■ **Reading text**
━━━━━━━━━━━━━━━━━━━━

Electric railroads are inherently dual fuel. One can always run diesel under wire (all freight on the 104 mile electrified rail from Philadelphia to Harrisburg is diesel, too short to justify a changeover).
My "7 year plan" is to electrify 20% of the track miles, carrying about 80% of the ton-miles. The old locos will still be around for some decades, operating on the un-electrified track. And electrified rail lines always keep a few diesels around for rescue locos.
However, even in nations with routine blackouts (see China and South Africa in recent years), I have NEVER heard of a single instance of them blacking out rail.
Even the Paris Metro, under German occupation, when coal and electricity were diverted from French homes for the German war effort, the Germans still let the Metro run.
The Trans-Siberian Railroad is the world's most strategic RR by at least one order of magnitude. Russia could not hold onto Siberia without it ! Yet is was completely electrified in 2002. Putin is very concerned about security, but electrification is not considered a risk.
Too little electricity used and far too much value produced.
That is the key, too little electricity used by electrified rail to matter. And too much value created.
I do know that when Washington DC had brownouts and blackouts during a heat wave, DC Metro slowed to 40 mph to save electricity (vs. 55 mph top speed normally). My feeling was that this was more a PR stunt, but perhaps not. But DC Metro was never browned or blacked out.
After the San Francisco earthquake, they got the streetcars running the next day (at 3 mph through the tracks twisted by the earthquake and hurriedly realigned). On the day after the earthquake, supposedly all of the available electricity in SF was diverted to the street and cable cars.
If there is ANY electricity, electrified rail will get most or all that they need. People may be dying of heat stroke for lack of air conditioning in homes ill suited for life without a/c, but electrified rail will get what it needs. And all it needs is 1% or 2% of the electricity.
Meeting a/c demand in a heat wave can take over half of the electricity. That used by electrified rail will simply not make a difference, too small.
As of 2006, all of the New York subways, Amtraks' Northeast Corridor, Long Island RR, BART, subways in Chicago, Philly, Boston, DC, LA, Miami, Atlanta, Baltimore and light rail everywhere took only 0.19% of US electricity. About as much as hair dryers. Or about two month's typical growth in demand. And the USA gets about 7% of it's electricity from hydro, another 3% from other renewables and 19% from nukes.
http://www.eia.doe.gov/cneaf/electricity/epa/epat1p1.html
(other renewables was 2.4% in 2006, but has grown since then).
I hope this clarifies why I am not that concerned about a lack of electricity.
Alan
Long haul diesel rail fuel efficiency is typically 436 ton-miles per gallon. That is a spectacular efficiency and a model for how to use fossil fuels efficiently. Electrifying such efficiency, combining the cost to mine, make, string and protect the copper wire with transmission losses to operate, would result in a net energy increase.
Resources should be focuses on increasing urban public transportation where we move a person at 18 miles per gallon.
Converting from diesel fuel trains to electric trains trades 2.5 BTUs of diesel (rural plains) for 1 BTU of electricity. In mountainous & urban areas, the trade is 3 to 1 because of regenerative braking (electric motors run in reverse as electrical generators, recycling the energy as they slow, just as Urban Rail does).

━━━━━━━━━━━━━━━━━━━━

■ **Data for analysis**

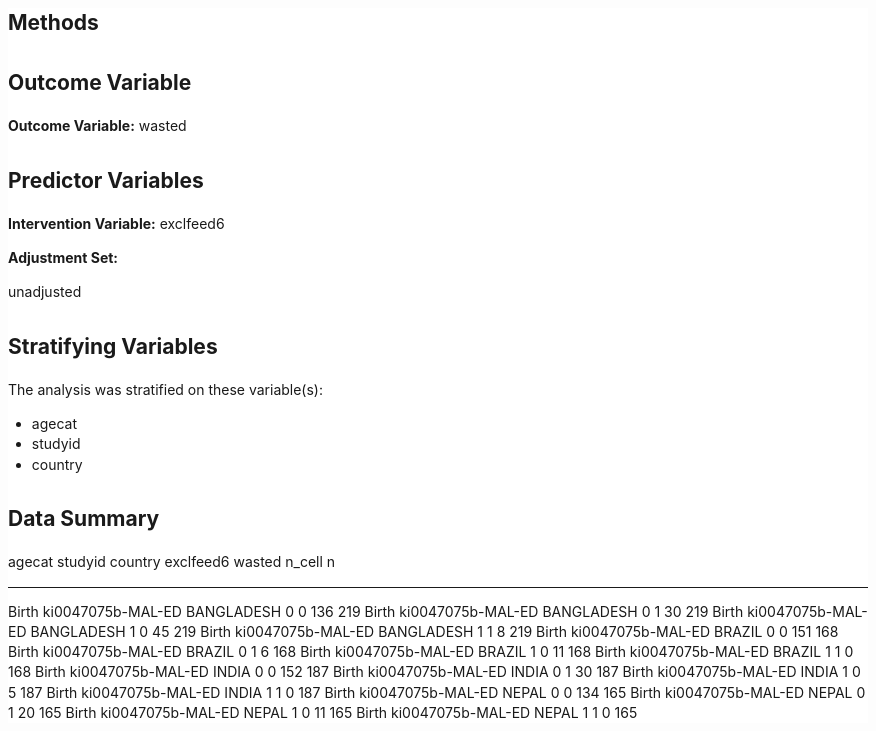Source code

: 





## Methods
## Outcome Variable

**Outcome Variable:** wasted

## Predictor Variables

**Intervention Variable:** exclfeed6

**Adjustment Set:**

unadjusted

## Stratifying Variables

The analysis was stratified on these variable(s):

* agecat
* studyid
* country

## Data Summary

agecat      studyid                    country                        exclfeed6    wasted   n_cell       n
----------  -------------------------  -----------------------------  ----------  -------  -------  ------
Birth       ki0047075b-MAL-ED          BANGLADESH                     0                 0      136     219
Birth       ki0047075b-MAL-ED          BANGLADESH                     0                 1       30     219
Birth       ki0047075b-MAL-ED          BANGLADESH                     1                 0       45     219
Birth       ki0047075b-MAL-ED          BANGLADESH                     1                 1        8     219
Birth       ki0047075b-MAL-ED          BRAZIL                         0                 0      151     168
Birth       ki0047075b-MAL-ED          BRAZIL                         0                 1        6     168
Birth       ki0047075b-MAL-ED          BRAZIL                         1                 0       11     168
Birth       ki0047075b-MAL-ED          BRAZIL                         1                 1        0     168
Birth       ki0047075b-MAL-ED          INDIA                          0                 0      152     187
Birth       ki0047075b-MAL-ED          INDIA                          0                 1       30     187
Birth       ki0047075b-MAL-ED          INDIA                          1                 0        5     187
Birth       ki0047075b-MAL-ED          INDIA                          1                 1        0     187
Birth       ki0047075b-MAL-ED          NEPAL                          0                 0      134     165
Birth       ki0047075b-MAL-ED          NEPAL                          0                 1       20     165
Birth       ki0047075b-MAL-ED          NEPAL                          1                 0       11     165
Birth       ki0047075b-MAL-ED          NEPAL                          1                 1        0     165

━━━━━━━━━━━━━━━━━━━━

■ **Complete the following**
A - Echo the rail electrification text word for word, everything from "The Trans-Siberian Railroad" down to "much value produced.".
B - Based on the rail electrification text, answer yes or no to each statement below, and quote the words that decide it.
(i) All freight on the electrified line from Philadelphia to Harrisburg runs on diesel.
(ii) During the Washington DC heat wave, DC Metro was blacked out.
(iii) Long haul diesel rail typically gets 436 ton-miles per gallon.

■ **Solved tasks**
A -
The Trans-Siberian Railroad is the world's most strategic RR by at least one order of magnitude. Russia could not hold onto Siberia without it ! Yet is was completely electrified in 2002. Putin is very concerned about security, but electrification is not considered a risk.
Too little electricity used and far too much value produced.

B -
(i) Yes: "all freight on the 104 mile electrified rail from Philadelphia to Harrisburg is diesel"
(ii) No: "But DC Metro was never browned or blacked out."
(iii) Yes: "Long haul diesel rail fuel efficiency is typically 436 ton-miles per gallon."